Subscribe to Azteknically Speaking to get our take on the most important news in digital marketing and website development. Subscribe

Understanding the User Experience

The web is a fluid medium. What I mean by that is, your website changes to fit the size and shape of whatever device it is being displayed on. As technology advances and our screens get smaller (and larger) and our toasters get smarter, it’s no longer safe to assume your visitors are seeing your website exactly as you are.

As designers and developers for the web, we have little to no control over the end product. It’s not like the print world, where we get to choose our paper, spot check the colors and approve the press check.

A visitor to your website may be at the office where the I.T. department has disabled JavaScript, or their toddler pushed all the buttons on their monitor and now the colors are too dark (or bright) and no matter how much you fiddle you can’t seem to get it back exactly how it was. Or they’re in line at the D.M.V. on their iPhone or Blackberry. Or they’re using the web browser on the Nintendo Wii or Playstation 3. Or…

But you see my point.

Understanding and being aware of these possible scenarios is important because if your user can’t find what she’s looking for, she’ll just hop over to Google and go somewhere else. Have you ever been to a website and been told “You must have [whatever] to view this site”? And all you were looking for was an address or who played Booger in Revenge of the Nerds? (it was Curtis Armstrong)

Frustrating wasn’t it?  But lucky for us, modern web design has advanced to the point where we can build your website with all these situations in mind. The web isn’t like a PowerPoint presentation, where we can dictate what pages are shown in what order, on our computer, with the lights turned down just right and an impressive knowledge of 80s movie trivia.

Amazon websites on different devices does this, as you can see in the image above. On the left is the Amazon we all know and love as viewed in Firefox on my desktop computer. But check out how it looks on the right when I go there on my iPhone. It’s still Amazon, still has all the familiar elements of Amazon (logo, search, recommendations); but adjusts to the device instead of the other way around.

OK, pretty neat, but what about companies that don’t have the budget of Amazon, right? Let’s take a look at a the site we built for the North Coast Challenge race. Using a bit of advanced CSS, there’s a cool effect hidden in the design of the site. If you’re using Firefox, Safari, Chrome, or Internet Explorer 7, resize the browser window (go on, I’ll wait) and you’ll see the runners at the top almost appear to be racing. But if you’re using Internet Explorer 6 or below, the technique used is not supported and you can’t see it. 
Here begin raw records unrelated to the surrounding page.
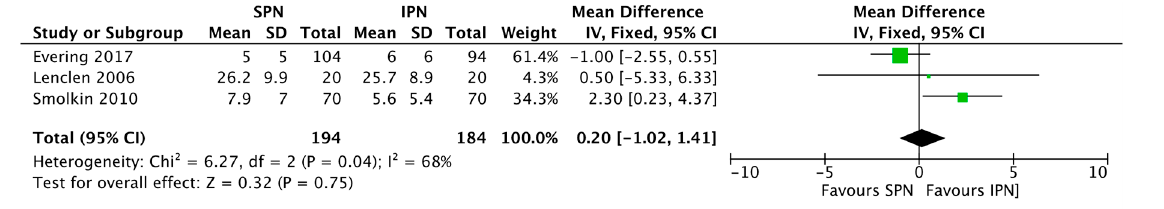
Figure 3. Forest plot on the effect of standardized parenteral nutrition (SPN) vs. individualized par- enteral nutrition (IPN) on mortality, necrotizing enterocolitis (NEC) incidence, and sepsis incidence. Blue squares represent individual studies, diamonds represent subgroup analyses.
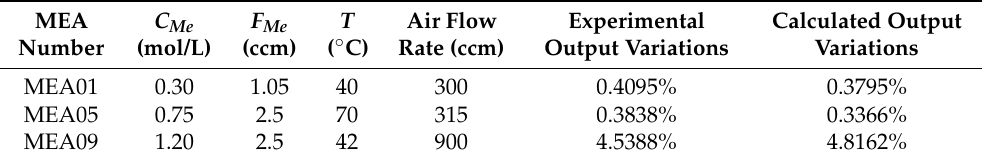
Table 8. Data of model robustness analyses.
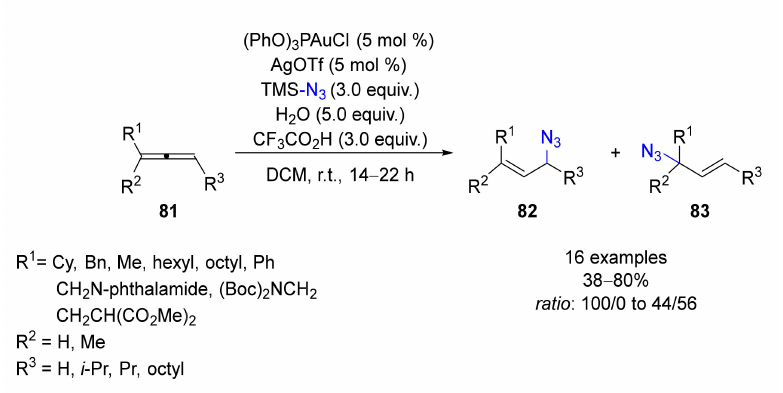
Scheme 78. Gold(I)-catalyzed azidation of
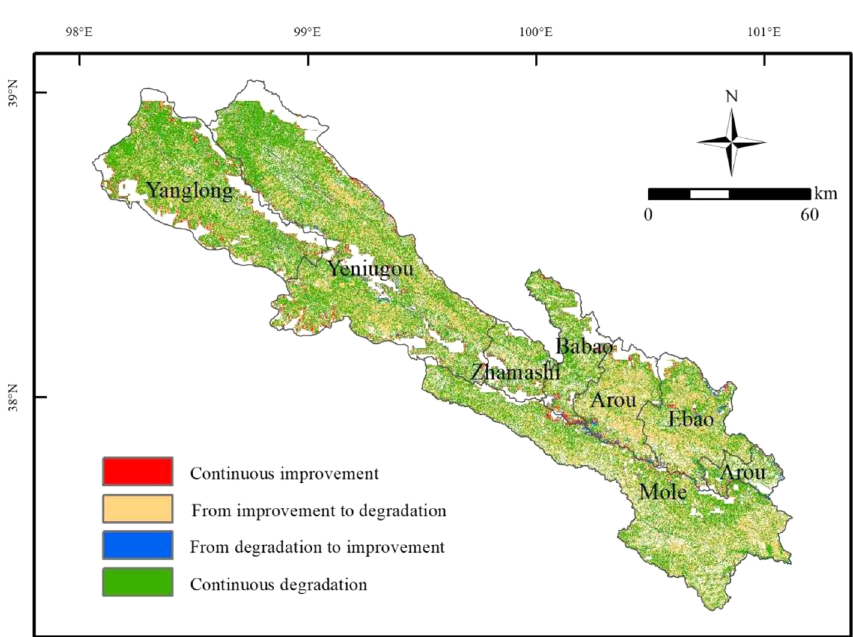
Figure 7. Spatial distribution of the forecasted grassland dynamic. The map was generated by ArcGIS 10.2, URL: https:// www. esri.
But everything else is still there.

Instead of disabling the site for IE6 users, or trying to force them to upgrade their browser, the website seamlessly adjusts itself to the limits of its environment, is still completely usable. You can still see the race results, learn about the race, see the photos. And you’d never know you were missing anything if you are using IE6 (and I didn’t just tell you). The content is still there.

Through proper planning and anticipation it’s possible to make sure that your user can always get the information they’re looking for, even if it’s not in the ideal way you’d like them to. Because even if we do build and test for every conceivable scenario possible, tomorrow your new customer could be checking out your site at breakfast from their toaster.